_WHAT THE TASK ASKS:_ Write the next part of the passage about high frame rates in film, starting right after its final sentence.

_TEXT SECTION:_
━━━━━━━━━━━━━━━━━━━━━━━━━━━━━━

That said, I think he’s wrong about this, and as audiences get a little more acclimated to HFR, it will become more accepted visually. I haven’t seen the Hobbit yet, so I can’t really comment from experience, but I would guess that this is a matter of retraining your brain to accept this form of imagery. When HDTV first came out, I couldn’t understand its appeal or why anybody cares, despite being a very visual person myself (as a photographer). Now, standard def annoys the crap out of me and I wonder how I ever watched anything with such crappy resolution.
We’ll see how it all pans out with audiences as viewers adapt to HFR and filmmakers expand their techniques to adapt to the new technology.
I’m not disagreeing with you at all. But I think 24 or 25 fps was a reasonable compromise at the time for a large enough group of people and a cost-effective film budget.
I only say this because when I was first introduced to film at age 9 or so (yes!), the only preconceived notion I had about it was it was wonderful, or so I was told. Although I became a film buff for the content, I quickly became disillusioned about the medium due to the obvious (to me) flaws: flicker, frames that always jumped just a little, spots and defects on a single frame that I could not ignore, and at first, poor sound.

━━━━━━━━━━━━━━━━━━━━━━━━━━━━━━

_DATASET SECTION:_
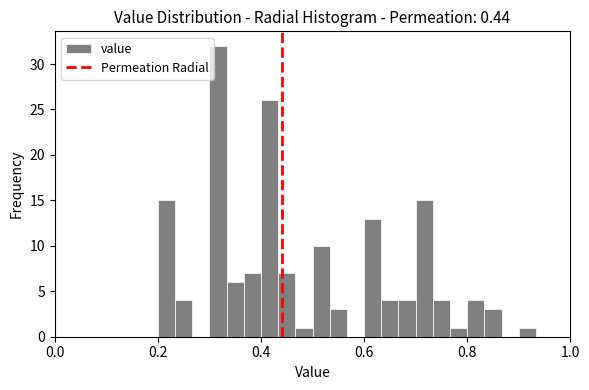

Read against the x-axis, roughly where is the centre of the tallest bar?

0.32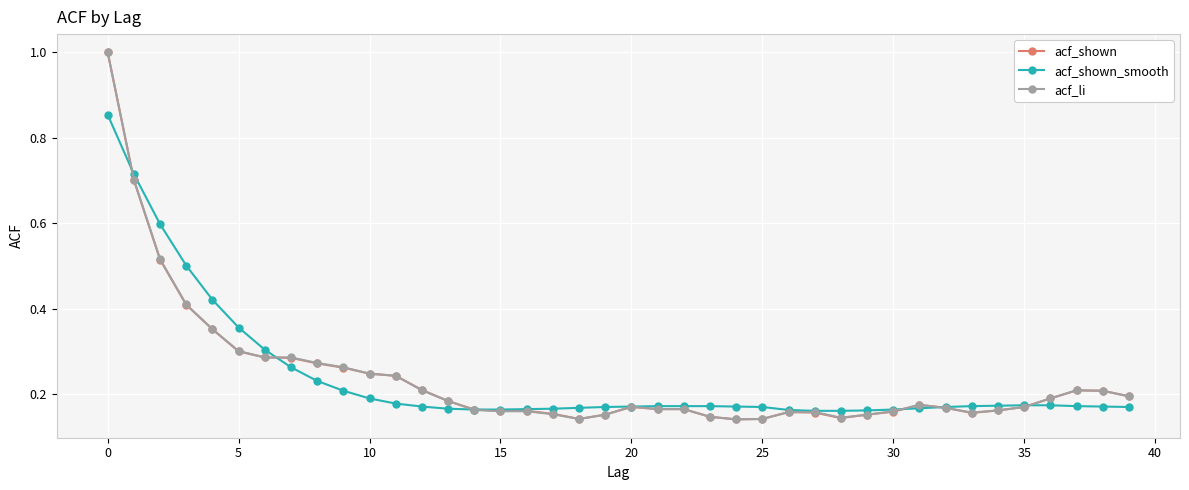

What is the greatest value displayed?

1.0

━━━━━━━━━━━━━━━━━━━━━━━━━━━━━━

_ANSWER:_
Modern day video gets rid of many of these flaws, and is improving still. This is a good thing.
It reminds me of the history of disc/tape sound recordings. We all put up with crackle, pops, hiss, wow and flutter because the content was worth it. That doesn’t mean we didn’t hear it, and some of us were highly annoyed by it. I spent many hours trying to eliminate the dirt from my LPs. Digital CDs removed most of those objections.
My point is that poor technology – which we put up with for so long – is being replaced with better technology. It’s a change, but we are getting closer to enjoying the message behind the film or music without distraction, and isn’t the message more important than the medium?
48fps is not a better technology. It is a different setting. They could have done 48fps in 1928 if they wanted to.
I enjoy reading a book lit by a 40 watt bulb. I enjoy it more under a 70 watt bulb and I wouldn’t enjoy it at all under a 200 watt bulb.
Sometimes. But not always. And presenting reality is rarely the intent of a movie.
I’ve been looking at demonstration TVs showing super crisp Bluray for almost a decade and have never had any desire to buy one (and I was one of the very early adopters of DVD). I loved Avatar in the theater and think it looks like shit on Bluray playing on the 70" inch TV at Best Buy. It looks overbright, sped up, and the fakeness of it all is highlighted.
Perhaps it is purely psychological on my part but after nearly a decade of seeing it in snippets that way and three hours of seeing in The Hobbit, I still hate it.
And if I am rejecting a technological advance just because I’m nostalgic for the way it used to be, then that is the first time.
I am curious to know how movie audiences are supposed to get used to it, though. The Hobbit is out. When is the next HFR movie being released? How regularly do you need to see it to get used to it? Will three a year suffice? It isn’t something that the theaters are going to be able to charge extra for so who will be clamoring for more of it?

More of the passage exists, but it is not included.